EXERCISE OBJECTIVE> Without including any picture, transcribe the entries below word for word.

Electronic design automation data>
____________________
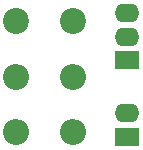
<source format=gts>
G04 #@! TF.FileFunction,Soldermask,Top*
%FSLAX46Y46*%
G04 Gerber Fmt 4.6, Leading zero omitted, Abs format (unit mm)*
G04 Created by KiCad (PCBNEW 4.0.4-1.fc24-product) date Thu Jun  7 15:39:49 2018*
%MOMM*%
%LPD*%
G01*
G04 APERTURE LIST*
%ADD10C,0.100000*%
%ADD11O,2.200000X2.200000*%
%ADD12C,2.200000*%
%ADD13R,2.100000X1.600000*%
%ADD14O,2.100000X1.600000*%
G04 APERTURE END LIST*
D10*
D11*
X140400000Y-90500000D03*
D12*
X140400000Y-85800000D03*
D11*
X140400000Y-95200000D03*
D12*
X145230000Y-85800000D03*
D11*
X145230000Y-90500000D03*
X145230000Y-95200000D03*
D13*
X149800000Y-89100000D03*
D14*
X149800000Y-87100000D03*
X149800000Y-85100000D03*
D13*
X149800000Y-95600000D03*
D14*
X149800000Y-93600000D03*
M02*

</source>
____________________
EXERCISE SOLUTION>
<source format=gts>
G04 #@! TF.FileFunction,Soldermask,Top*
%FSLAX46Y46*%
G04 Gerber Fmt 4.6, Leading zero omitted, Abs format (unit mm)*
G04 Created by KiCad (PCBNEW 4.0.4-1.fc24-product) date Thu Jun  7 15:39:49 2018*
%MOMM*%
%LPD*%
G01*
G04 APERTURE LIST*
%ADD10C,0.100000*%
%ADD11O,2.200000X2.200000*%
%ADD12C,2.200000*%
%ADD13R,2.100000X1.600000*%
%ADD14O,2.100000X1.600000*%
G04 APERTURE END LIST*
D10*
D11*
X140400000Y-90500000D03*
D12*
X140400000Y-85800000D03*
D11*
X140400000Y-95200000D03*
D12*
X145230000Y-85800000D03*
D11*
X145230000Y-90500000D03*
X145230000Y-95200000D03*
D13*
X149800000Y-89100000D03*
D14*
X149800000Y-87100000D03*
X149800000Y-85100000D03*
D13*
X149800000Y-95600000D03*
D14*
X149800000Y-93600000D03*
M02*

</source>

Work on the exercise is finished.